Foodtastic operates more than 20 restaurant brands across Canada and previously signed an agreement with Inspire Brands to bring Jimmy John's to the Canadian market, giving it direct experience working within the Inspire system. CEO Peter Mammas has stated that the company will open roughly one new Dunkin' per week once momentum builds, a pace that would add fifty-plus locations per year. For a master franchisee taking on national development rights, that kind of target requires subfranchisee recruitment to run alongside corporate openings rather than sequentially — which is where Foodtastic's existing operator network in Canada becomes the critical asset.

The Tim Hortons Competitive Picture

Tim Hortons holds a structural position in Canadian coffee that no American brand has successfully displaced.
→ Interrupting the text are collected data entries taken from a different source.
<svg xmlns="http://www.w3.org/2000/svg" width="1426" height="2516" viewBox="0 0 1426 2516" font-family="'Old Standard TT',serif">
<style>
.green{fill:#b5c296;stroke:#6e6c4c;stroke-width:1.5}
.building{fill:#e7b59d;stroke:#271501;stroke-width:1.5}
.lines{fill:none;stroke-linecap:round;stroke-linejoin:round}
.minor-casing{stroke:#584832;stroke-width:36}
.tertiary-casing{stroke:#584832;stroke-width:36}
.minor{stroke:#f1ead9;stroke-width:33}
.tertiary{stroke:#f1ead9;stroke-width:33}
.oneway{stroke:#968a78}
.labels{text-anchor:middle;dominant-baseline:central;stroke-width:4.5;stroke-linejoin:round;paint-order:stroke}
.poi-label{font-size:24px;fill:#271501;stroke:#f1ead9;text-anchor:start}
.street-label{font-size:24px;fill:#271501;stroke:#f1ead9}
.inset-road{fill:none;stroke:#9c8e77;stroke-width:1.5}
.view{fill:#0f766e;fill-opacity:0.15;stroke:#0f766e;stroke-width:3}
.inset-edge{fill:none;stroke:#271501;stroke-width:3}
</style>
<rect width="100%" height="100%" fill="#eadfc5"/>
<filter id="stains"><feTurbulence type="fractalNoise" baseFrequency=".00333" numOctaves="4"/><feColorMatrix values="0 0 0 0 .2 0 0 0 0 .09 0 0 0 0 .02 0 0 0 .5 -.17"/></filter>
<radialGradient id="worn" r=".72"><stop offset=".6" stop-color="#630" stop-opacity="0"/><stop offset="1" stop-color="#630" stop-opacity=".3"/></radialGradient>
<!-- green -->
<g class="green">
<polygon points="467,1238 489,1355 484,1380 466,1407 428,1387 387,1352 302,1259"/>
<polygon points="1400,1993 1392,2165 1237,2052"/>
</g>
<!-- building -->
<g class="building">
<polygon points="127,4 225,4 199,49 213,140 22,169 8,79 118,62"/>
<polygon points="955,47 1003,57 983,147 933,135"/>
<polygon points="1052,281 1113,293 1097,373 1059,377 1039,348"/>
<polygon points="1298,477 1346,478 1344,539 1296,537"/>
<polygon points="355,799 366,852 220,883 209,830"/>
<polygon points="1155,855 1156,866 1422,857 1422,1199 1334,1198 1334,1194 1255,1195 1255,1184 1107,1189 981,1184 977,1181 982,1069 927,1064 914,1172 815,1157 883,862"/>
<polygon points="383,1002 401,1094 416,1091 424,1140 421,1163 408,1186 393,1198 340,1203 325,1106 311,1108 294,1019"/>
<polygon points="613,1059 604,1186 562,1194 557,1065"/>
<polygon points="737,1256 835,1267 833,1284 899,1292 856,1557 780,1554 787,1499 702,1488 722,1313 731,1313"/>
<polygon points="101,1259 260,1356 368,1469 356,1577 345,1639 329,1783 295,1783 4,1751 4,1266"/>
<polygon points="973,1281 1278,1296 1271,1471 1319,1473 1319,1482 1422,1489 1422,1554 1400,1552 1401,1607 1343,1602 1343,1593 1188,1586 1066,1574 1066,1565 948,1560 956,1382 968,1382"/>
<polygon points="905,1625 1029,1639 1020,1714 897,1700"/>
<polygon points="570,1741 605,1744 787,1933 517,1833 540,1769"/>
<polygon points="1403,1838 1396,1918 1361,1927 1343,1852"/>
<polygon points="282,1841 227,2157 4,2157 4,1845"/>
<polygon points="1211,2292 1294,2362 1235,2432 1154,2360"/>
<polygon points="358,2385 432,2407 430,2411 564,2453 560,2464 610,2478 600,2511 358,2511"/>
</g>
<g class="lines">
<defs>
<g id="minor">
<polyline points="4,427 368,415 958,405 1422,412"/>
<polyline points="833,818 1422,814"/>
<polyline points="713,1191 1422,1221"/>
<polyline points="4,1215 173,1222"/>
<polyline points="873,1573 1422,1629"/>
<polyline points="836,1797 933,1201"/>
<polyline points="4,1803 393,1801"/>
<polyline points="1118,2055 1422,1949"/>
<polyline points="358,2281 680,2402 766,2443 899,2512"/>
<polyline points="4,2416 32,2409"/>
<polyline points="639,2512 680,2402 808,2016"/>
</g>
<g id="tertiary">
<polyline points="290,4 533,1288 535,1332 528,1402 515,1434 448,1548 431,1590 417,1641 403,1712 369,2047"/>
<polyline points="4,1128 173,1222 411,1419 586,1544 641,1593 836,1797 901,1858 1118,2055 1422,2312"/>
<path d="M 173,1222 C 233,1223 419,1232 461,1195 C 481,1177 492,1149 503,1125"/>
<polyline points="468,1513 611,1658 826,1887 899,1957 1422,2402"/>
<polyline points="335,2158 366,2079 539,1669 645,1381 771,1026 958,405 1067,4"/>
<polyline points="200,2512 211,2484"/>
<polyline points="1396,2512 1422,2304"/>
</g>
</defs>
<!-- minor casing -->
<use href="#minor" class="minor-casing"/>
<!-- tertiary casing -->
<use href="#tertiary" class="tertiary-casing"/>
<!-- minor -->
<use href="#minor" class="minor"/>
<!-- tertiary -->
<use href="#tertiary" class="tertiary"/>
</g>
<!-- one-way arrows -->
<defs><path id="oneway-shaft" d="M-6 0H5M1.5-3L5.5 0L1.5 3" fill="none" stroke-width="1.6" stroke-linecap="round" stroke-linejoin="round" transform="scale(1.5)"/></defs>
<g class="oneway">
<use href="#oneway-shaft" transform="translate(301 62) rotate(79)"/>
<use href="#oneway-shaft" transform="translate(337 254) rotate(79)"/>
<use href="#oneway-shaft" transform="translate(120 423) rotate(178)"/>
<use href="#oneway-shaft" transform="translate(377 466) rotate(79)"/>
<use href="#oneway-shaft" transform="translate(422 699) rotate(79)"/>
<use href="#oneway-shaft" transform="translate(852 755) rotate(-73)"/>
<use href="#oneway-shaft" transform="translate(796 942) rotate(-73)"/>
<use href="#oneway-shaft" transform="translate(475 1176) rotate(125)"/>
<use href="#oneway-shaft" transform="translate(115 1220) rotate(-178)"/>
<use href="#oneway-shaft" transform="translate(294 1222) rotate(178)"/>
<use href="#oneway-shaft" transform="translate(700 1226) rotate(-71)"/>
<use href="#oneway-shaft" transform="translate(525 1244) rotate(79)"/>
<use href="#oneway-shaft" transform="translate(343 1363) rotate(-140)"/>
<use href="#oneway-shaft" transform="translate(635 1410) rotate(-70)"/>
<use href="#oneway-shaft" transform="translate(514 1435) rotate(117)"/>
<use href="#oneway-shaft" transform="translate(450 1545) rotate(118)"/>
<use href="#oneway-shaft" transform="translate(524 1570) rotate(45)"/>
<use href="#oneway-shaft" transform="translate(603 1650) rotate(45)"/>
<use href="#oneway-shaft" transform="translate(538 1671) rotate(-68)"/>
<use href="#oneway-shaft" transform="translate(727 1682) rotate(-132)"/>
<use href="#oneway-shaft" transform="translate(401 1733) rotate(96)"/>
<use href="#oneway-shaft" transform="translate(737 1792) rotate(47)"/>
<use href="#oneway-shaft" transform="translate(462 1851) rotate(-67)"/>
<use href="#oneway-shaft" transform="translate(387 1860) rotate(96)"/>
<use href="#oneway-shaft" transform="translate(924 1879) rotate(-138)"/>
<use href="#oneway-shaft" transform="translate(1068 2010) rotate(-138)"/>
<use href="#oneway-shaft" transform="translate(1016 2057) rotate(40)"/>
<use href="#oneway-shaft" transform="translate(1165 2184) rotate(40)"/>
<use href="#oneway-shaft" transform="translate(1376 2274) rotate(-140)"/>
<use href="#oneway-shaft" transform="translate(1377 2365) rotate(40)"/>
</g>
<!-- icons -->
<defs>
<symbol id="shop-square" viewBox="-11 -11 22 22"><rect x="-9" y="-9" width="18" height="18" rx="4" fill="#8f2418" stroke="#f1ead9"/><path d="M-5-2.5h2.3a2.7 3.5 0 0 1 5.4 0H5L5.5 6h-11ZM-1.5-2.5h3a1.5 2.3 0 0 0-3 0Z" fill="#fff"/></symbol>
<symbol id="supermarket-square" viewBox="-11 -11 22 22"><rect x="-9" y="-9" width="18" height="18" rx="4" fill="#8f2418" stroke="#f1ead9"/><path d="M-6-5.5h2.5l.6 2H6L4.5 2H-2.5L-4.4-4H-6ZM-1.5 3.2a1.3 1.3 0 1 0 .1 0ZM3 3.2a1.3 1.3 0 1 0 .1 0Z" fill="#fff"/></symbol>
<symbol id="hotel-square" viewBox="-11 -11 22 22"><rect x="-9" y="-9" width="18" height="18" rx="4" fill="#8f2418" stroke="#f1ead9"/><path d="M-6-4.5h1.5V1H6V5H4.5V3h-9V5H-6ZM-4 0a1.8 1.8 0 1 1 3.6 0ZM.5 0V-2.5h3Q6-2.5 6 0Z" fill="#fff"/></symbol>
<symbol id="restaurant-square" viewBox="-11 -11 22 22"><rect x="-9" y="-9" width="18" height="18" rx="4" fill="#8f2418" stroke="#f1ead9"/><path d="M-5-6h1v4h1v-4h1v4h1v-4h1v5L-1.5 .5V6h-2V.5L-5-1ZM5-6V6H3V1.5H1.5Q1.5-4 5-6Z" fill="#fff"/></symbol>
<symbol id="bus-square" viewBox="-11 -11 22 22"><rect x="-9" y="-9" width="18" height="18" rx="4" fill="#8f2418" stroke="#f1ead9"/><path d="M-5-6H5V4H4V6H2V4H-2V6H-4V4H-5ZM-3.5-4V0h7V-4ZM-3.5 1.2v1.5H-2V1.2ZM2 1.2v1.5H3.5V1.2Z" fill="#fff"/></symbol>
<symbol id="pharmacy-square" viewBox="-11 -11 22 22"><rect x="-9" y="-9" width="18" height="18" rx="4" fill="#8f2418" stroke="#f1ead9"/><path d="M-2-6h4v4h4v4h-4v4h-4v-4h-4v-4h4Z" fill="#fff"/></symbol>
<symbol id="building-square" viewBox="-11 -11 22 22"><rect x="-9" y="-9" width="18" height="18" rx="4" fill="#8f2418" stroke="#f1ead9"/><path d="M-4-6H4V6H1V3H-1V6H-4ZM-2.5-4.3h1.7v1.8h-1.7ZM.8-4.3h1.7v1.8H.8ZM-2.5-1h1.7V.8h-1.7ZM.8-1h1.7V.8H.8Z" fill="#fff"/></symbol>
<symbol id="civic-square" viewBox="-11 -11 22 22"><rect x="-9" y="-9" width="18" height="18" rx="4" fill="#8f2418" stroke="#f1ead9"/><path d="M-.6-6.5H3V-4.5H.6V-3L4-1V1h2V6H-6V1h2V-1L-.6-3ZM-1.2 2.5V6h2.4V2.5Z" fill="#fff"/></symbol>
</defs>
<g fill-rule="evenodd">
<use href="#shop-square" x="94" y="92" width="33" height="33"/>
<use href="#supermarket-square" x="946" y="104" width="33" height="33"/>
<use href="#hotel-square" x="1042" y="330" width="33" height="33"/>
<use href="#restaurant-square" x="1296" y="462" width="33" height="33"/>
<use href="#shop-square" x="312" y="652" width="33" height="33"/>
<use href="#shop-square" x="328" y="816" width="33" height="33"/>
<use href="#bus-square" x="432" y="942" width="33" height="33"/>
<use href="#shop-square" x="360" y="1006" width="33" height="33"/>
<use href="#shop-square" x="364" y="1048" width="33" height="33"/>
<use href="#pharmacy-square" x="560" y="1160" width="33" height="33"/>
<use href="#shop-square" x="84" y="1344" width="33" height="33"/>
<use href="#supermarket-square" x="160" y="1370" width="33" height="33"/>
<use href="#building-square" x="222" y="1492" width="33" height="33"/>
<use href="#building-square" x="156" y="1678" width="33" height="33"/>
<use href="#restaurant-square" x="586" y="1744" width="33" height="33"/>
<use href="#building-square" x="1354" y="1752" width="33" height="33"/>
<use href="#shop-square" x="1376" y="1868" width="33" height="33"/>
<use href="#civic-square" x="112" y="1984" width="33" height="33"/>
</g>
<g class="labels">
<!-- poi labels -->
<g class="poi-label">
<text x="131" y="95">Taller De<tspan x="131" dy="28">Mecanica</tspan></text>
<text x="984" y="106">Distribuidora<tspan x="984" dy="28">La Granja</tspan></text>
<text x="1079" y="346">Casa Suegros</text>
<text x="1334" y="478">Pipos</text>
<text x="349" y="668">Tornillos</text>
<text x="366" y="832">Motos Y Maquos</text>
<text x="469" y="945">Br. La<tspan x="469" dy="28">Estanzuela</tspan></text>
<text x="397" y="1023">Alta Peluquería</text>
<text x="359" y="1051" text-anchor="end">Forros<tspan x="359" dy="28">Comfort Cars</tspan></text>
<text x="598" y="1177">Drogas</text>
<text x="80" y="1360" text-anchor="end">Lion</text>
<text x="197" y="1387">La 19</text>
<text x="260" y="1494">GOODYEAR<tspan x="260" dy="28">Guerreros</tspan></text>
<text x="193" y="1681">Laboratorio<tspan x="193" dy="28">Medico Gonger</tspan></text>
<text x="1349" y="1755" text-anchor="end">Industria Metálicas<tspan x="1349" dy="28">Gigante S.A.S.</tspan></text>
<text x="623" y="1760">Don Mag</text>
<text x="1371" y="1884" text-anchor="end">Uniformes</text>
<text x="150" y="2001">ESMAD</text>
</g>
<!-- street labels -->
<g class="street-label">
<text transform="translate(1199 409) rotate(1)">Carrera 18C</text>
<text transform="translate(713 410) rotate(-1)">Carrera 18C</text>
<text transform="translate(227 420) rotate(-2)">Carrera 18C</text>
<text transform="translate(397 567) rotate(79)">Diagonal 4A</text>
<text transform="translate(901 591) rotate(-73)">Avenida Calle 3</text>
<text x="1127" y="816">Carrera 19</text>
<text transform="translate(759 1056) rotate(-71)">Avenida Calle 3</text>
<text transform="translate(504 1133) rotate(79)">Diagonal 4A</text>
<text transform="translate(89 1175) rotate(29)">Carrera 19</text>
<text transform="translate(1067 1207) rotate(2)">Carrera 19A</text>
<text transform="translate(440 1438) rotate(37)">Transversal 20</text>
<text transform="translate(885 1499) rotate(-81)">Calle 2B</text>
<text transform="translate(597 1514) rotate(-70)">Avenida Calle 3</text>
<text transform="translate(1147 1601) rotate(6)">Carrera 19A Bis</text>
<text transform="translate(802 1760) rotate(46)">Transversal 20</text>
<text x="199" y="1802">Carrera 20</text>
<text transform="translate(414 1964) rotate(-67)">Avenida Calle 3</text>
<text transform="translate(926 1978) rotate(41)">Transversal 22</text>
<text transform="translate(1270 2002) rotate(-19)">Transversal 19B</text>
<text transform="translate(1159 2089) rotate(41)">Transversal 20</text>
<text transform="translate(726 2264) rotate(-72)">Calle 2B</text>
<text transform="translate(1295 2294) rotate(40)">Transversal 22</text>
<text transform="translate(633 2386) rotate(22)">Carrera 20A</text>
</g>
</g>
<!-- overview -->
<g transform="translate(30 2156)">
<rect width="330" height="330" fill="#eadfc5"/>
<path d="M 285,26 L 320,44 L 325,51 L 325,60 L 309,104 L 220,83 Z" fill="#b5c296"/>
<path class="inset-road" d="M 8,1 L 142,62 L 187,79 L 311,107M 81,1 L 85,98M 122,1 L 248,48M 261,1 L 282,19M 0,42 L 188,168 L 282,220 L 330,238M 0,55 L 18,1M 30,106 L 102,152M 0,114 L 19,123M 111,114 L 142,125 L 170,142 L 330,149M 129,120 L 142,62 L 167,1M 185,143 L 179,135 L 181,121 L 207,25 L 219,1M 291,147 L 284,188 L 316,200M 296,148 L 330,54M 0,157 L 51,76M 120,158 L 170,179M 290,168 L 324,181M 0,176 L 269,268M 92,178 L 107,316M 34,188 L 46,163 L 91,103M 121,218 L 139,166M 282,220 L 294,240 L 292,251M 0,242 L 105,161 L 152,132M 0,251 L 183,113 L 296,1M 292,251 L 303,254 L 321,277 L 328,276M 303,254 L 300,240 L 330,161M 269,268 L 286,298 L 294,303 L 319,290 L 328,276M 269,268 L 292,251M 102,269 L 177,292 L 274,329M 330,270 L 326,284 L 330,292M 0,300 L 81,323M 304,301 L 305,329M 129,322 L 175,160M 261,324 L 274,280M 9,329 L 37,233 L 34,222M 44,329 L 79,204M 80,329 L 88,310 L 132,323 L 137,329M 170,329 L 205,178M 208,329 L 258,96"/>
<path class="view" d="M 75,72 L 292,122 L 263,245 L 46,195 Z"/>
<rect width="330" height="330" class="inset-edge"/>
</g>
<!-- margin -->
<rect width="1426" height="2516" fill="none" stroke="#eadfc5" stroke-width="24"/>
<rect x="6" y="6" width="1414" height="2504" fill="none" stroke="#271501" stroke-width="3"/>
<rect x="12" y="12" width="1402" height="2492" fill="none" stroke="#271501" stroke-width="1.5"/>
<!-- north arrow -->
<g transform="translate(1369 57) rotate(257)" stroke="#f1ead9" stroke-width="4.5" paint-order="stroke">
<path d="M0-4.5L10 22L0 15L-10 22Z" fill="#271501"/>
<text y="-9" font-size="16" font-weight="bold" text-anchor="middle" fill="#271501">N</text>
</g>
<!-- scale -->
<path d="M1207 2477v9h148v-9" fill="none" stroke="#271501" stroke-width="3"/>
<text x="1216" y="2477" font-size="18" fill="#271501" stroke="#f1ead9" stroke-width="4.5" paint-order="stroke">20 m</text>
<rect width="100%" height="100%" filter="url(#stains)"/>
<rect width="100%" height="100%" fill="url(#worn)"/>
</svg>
Dunkin' previously operated in Canada through a franchise structure that underperformed against Tim Hortons consistently, eventually leading to its 2018 exit. Mammas has publicly framed the Foodtastic relaunch as a direct competition play, positioning Dunkin' on price and menu variety against Tim Hortons. Whether that framing converts into consumer preference at scale is the central operating question for the relaunch — Tim Hortons' cultural depth in Canadian markets goes beyond product quality to habit and identity built over decades, particularly outside major urban centers.

What the Deal Structure Signals for Other U.S. Brands Considering Canada

The Dunkin' deal follows a pattern visible across several American franchise categories entering or re-entering Canada in 2026: using established local operators as master franchisees rather than building corporate infrastructure from scratch. The model lets the American brand test whether the market works before committing to the fixed cost of a Canada-specific management team. For franchisors evaluating international expansion with constrained capital, the trade-off is clear — give a well-capitalized local partner meaningful development authority and a larger share of unit economics in exchange for speed, local market knowledge, and reduced capital exposure during market entry.